Label: Pi Recordings

Review date: Mar. 23, 2010

Fifty years since the release of Ornette Coleman’s Free Jazz, the language of avant-garde jazz has barely changed. Perhaps the biggest shift is simply the loss of shock value. So what can two jazz composers in 2010 possibly accomplish by imitating Coleman or Don Cherry’s styles?

Amir ElSaffar and Hafez Modirzadeh, composer/co-leaders on Radif Suite draw on the timbral aesthetics as well as the modal vocabulary of the dastgah in Persian classical music, though their approach is a “dis-integrative” one, concerned with coexistence, re-assemblage and malleability of the various models they use. The album presents an ambitious project that investigates the possibilities of order and freedom in musical systems. In ElSaffar’s words, he’s looking for “a human spirit larger than any singular source imagined.” Listening to Radif Suite quickly proves that binaries like East and West can only provide at most a limiting critical paradigm. What’s most exciting about this album of two multi-section pieces for a jazz quartet, is not the fact that it successfully fuses “East and West” — which, on its own is a well-beaten, tired artistic path — but the way it makes you hear the past differently.

In the beginning, Hafez’ Radif-E Kayhan (Persian for “row of the malleable universe”) doesn’t point to any particular tradition, Persian, American, or otherwise. The introduction of bent pitches and microtones that don’t belong to the well-tempered scales of the European tradition could possibly be heard as originating from the dastgah, but it’s not clear. Then, through a fast-paced joyful little frenzy, the note bending and microtones suddenly become part of a Coleman-esque vocabulary of composition and ensemble playing style.

The interfacing of a Coleman-inspired musical method with the dastgah and a meticulously worked-out but open method of modal composition brings to focus elements of free jazz, and in particular Coleman’s style, that have too long been characterized as “naïve/childish,” “nonsensical,” or “out of tune,” whether dismissed or revered. Heard through the dastgah system, where “out of tune” scales are not only legitimate ones, but pitches in modes imbued with affective meaning, Modirzadeh and ElSaffar’s interpretation of Coleman’s tonal language becomes the opposite of naïve, childish, or nonsensical. Instead, it’s a language that’s supersensitive to the subtleties of manipulations of pitch for a single player, and disjunctures of micro-rhythm between players for very intentional formulations of a certain thought or mood. Imitation in this case is not the limiting kind, but an inspired process that celebrates teachers and listening histories in the present.

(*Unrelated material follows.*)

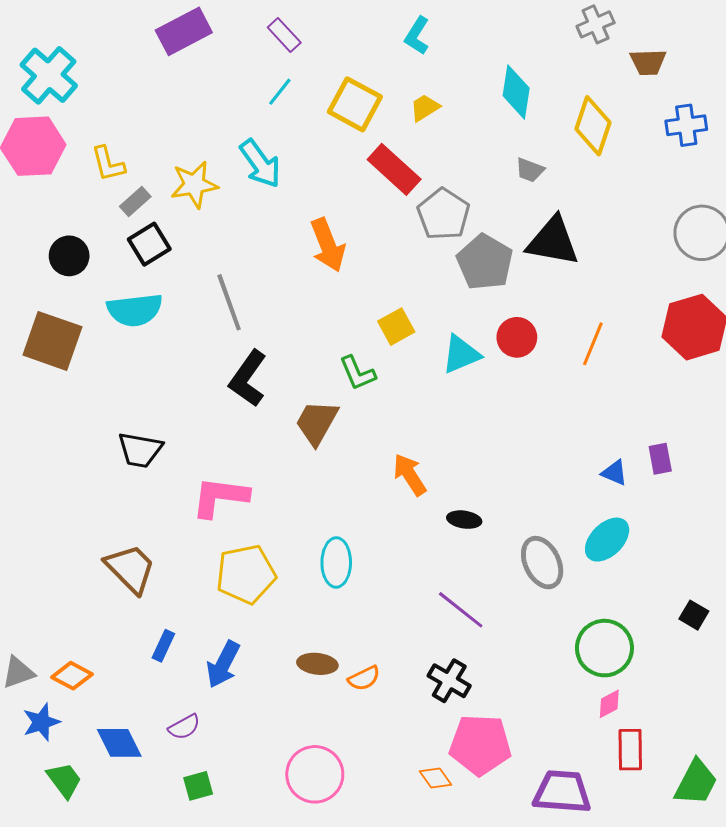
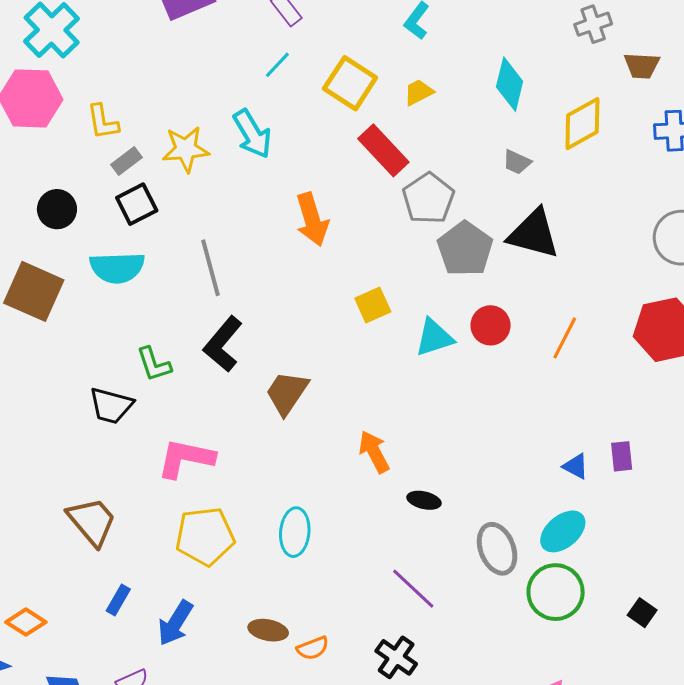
yellow diamond: (593, 126) -> (582, 124), turned 38
green L-shape: (357, 373) -> (154, 364), moved
green circle: (604, 648) -> (556, 592), moved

The “Copper Suite” by Amir ElSaffar bears striking similarities in style to Modirzadeh’s, especially for ensemble playing and treatment of pitch material. Hearing the two along side each other makes it clear that the two composers spent many hours together collaborating to develop a new grammar for composition and improvisation. With its sweeping melodies unbound to meter, ElSaffar’s “Copper Suite” takes on more of the Don Cherry aspects of post-bop improv, but the two pieces share more continuities than differences, and the album as whole seems to work as one large suite consisting of two different aspects, each with its own smaller facets. In both cases, the lines between pre-composition, improvisation, performance, and ensemble melt together.